Transcribe all the records exactly and omit any images they hold.

- EXCERPTED RECORDS:
[Start of Attachment]

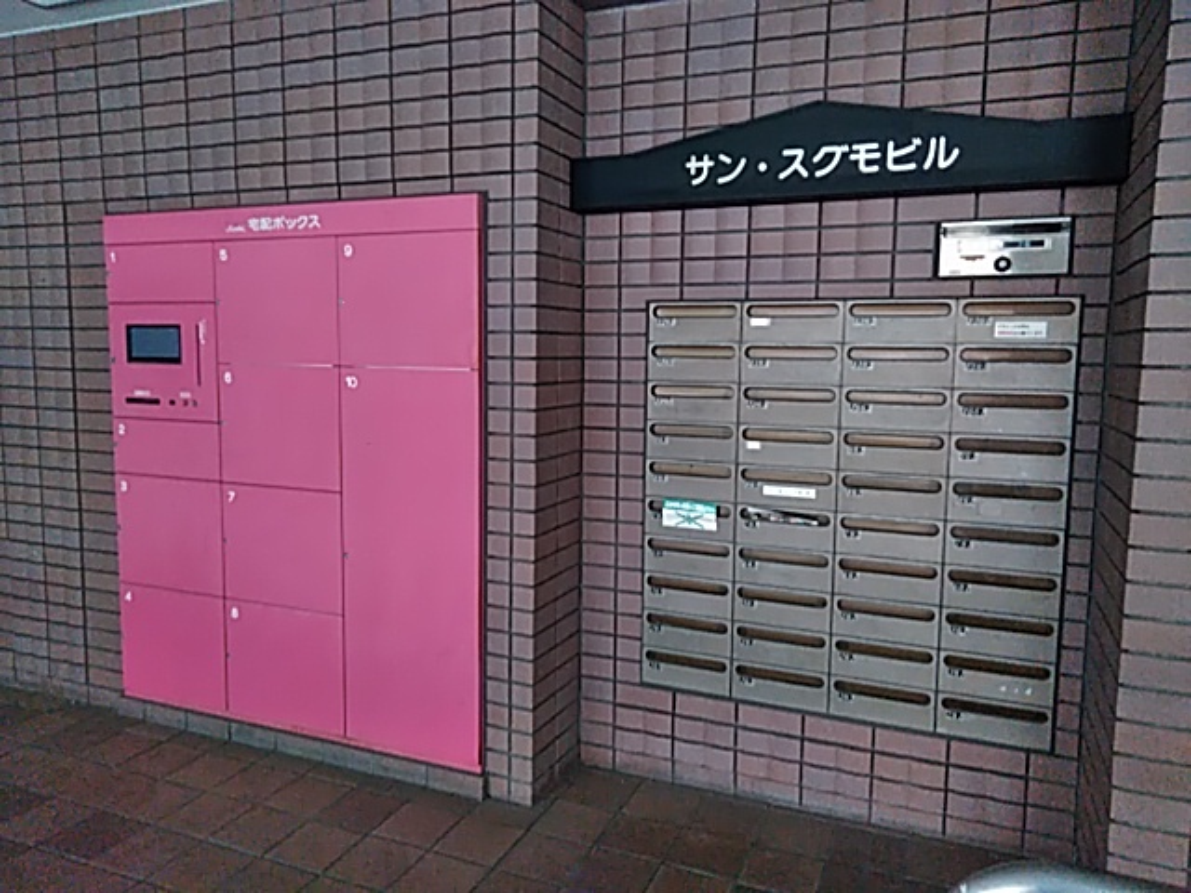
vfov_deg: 51.4
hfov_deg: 65.3
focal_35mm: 27
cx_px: 596
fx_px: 929
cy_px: 446
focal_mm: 3.46
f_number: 2.2
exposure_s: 1/30
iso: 729
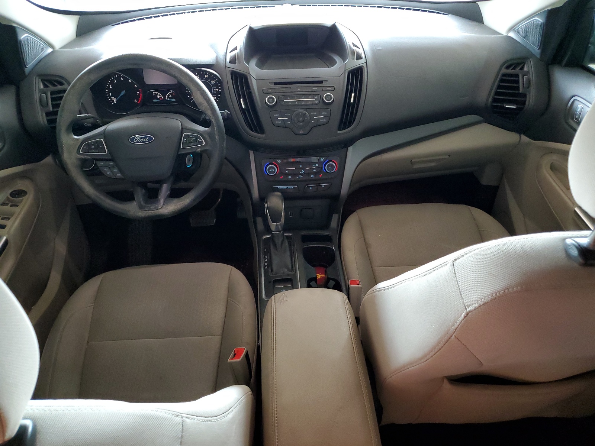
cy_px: 223
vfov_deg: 53.1
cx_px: 298
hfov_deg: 67.3
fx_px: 447
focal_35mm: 26
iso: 338
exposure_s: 1/60.2
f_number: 1.5
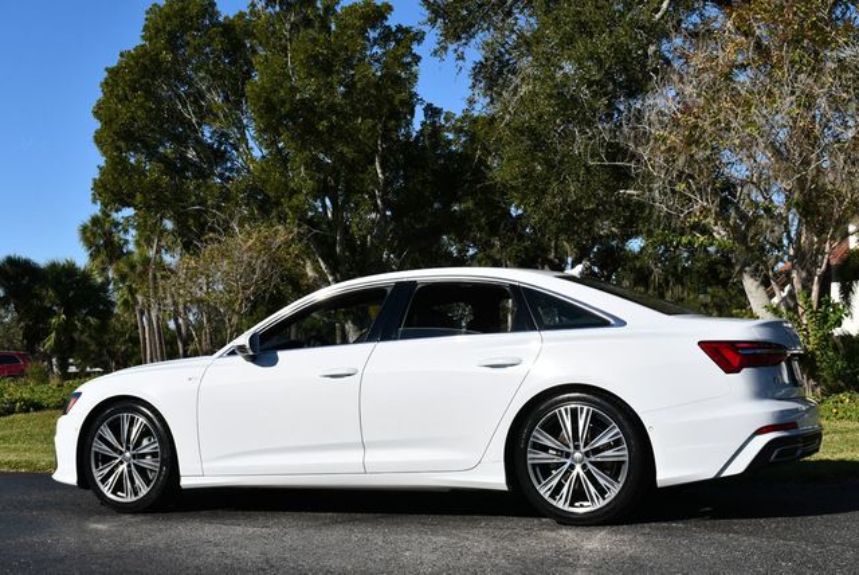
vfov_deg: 27.0
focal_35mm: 50
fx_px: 1194
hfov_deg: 39.6
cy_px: 288
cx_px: 430
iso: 100
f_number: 9
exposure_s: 1/400
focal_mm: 25
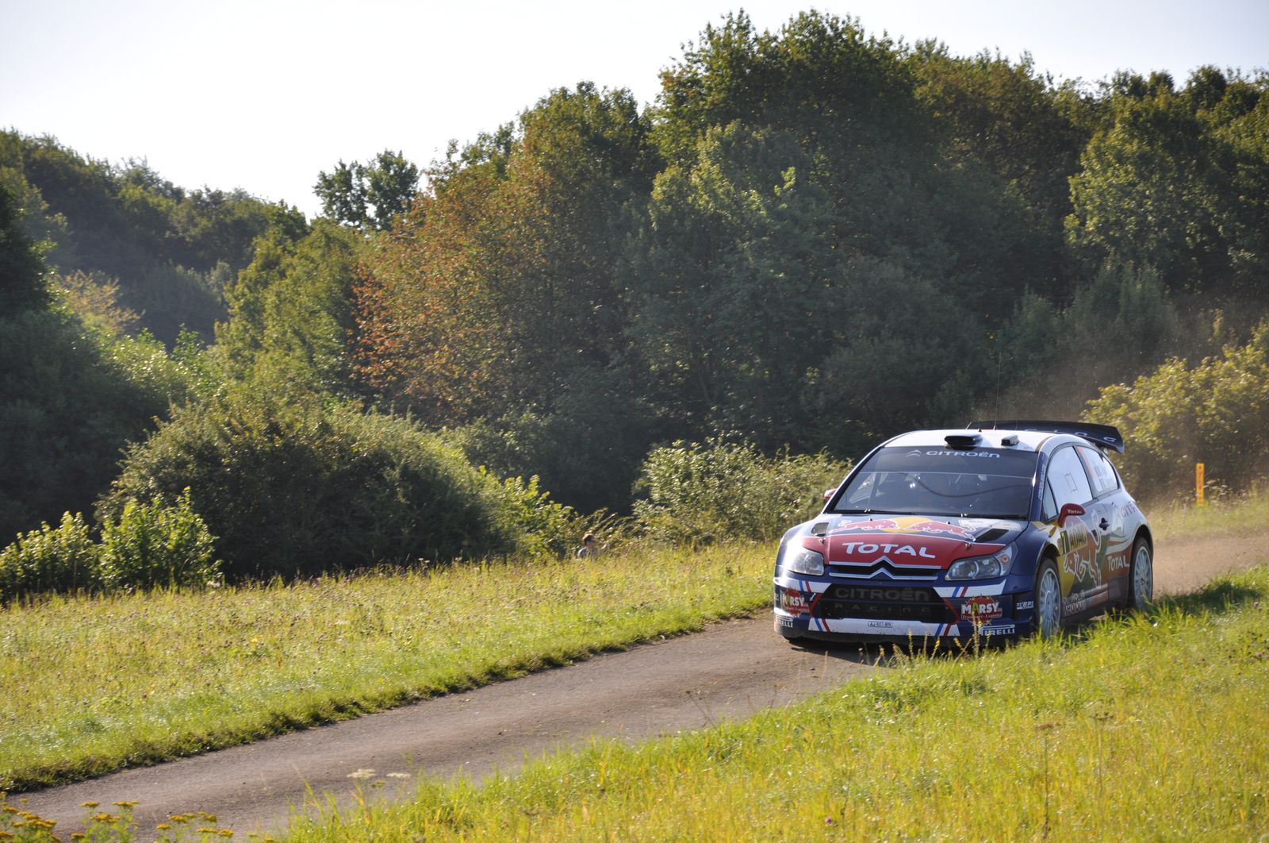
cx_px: 634
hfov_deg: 13.1
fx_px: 5544
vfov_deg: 8.7
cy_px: 422
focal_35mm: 158
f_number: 6.3
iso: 200
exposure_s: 1/640
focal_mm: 105
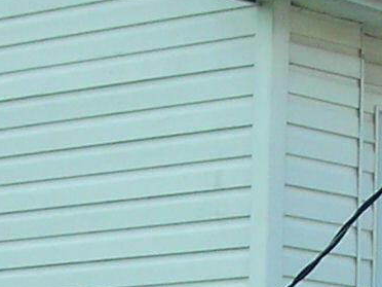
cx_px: 242
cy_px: 501
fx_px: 2924
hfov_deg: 7.5
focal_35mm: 265
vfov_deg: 5.5
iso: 50
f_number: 3.2
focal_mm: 6.3
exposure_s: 1/519
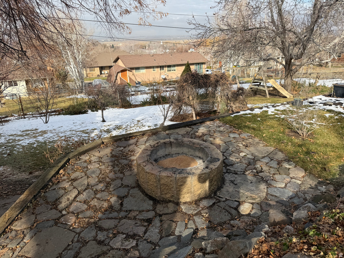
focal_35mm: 24
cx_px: 172
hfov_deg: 71.6
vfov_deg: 56.8
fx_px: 239
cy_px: 129
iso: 80
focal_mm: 6.76
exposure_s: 1/2907
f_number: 1.78
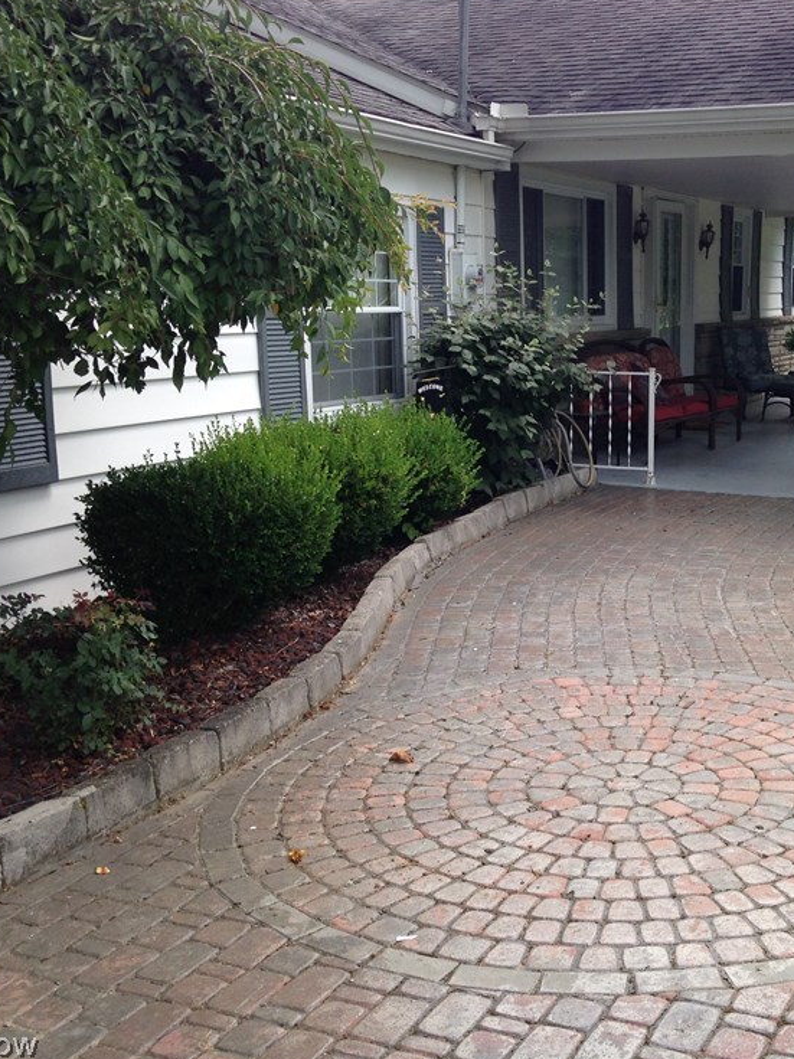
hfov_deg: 30.8
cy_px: 514
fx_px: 1407
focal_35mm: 46
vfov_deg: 41.2
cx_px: 625
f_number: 2.4
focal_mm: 4.12
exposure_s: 1/258
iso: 50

[End of Attachment]

- ANSWER TO THE PROBLEM:
vfov_deg: 51.4
hfov_deg: 65.3
focal_35mm: 27
cx_px: 596
fx_px: 929
cy_px: 446
focal_mm: 3.46
f_number: 2.2
exposure_s: 1/30
iso: 729
cy_px: 223
vfov_deg: 53.1
cx_px: 298
hfov_deg: 67.3
fx_px: 447
focal_35mm: 26
iso: 338
exposure_s: 1/60.2
f_number: 1.5
vfov_deg: 27.0
focal_35mm: 50
fx_px: 1194
hfov_deg: 39.6
cy_px: 288
cx_px: 430
iso: 100
f_number: 9
exposure_s: 1/400
focal_mm: 25
cx_px: 634
hfov_deg: 13.1
fx_px: 5544
vfov_deg: 8.7
cy_px: 422
focal_35mm: 158
f_number: 6.3
iso: 200
exposure_s: 1/640
focal_mm: 105
cx_px: 242
cy_px: 501
fx_px: 2924
hfov_deg: 7.5
focal_35mm: 265
vfov_deg: 5.5
iso: 50
f_number: 3.2
focal_mm: 6.3
exposure_s: 1/519
focal_35mm: 24
cx_px: 172
hfov_deg: 71.6
vfov_deg: 56.8
fx_px: 239
cy_px: 129
iso: 80
focal_mm: 6.76
exposure_s: 1/2907
f_number: 1.78
hfov_deg: 30.8
cy_px: 514
fx_px: 1407
focal_35mm: 46
vfov_deg: 41.2
cx_px: 625
f_number: 2.4
focal_mm: 4.12
exposure_s: 1/258
iso: 50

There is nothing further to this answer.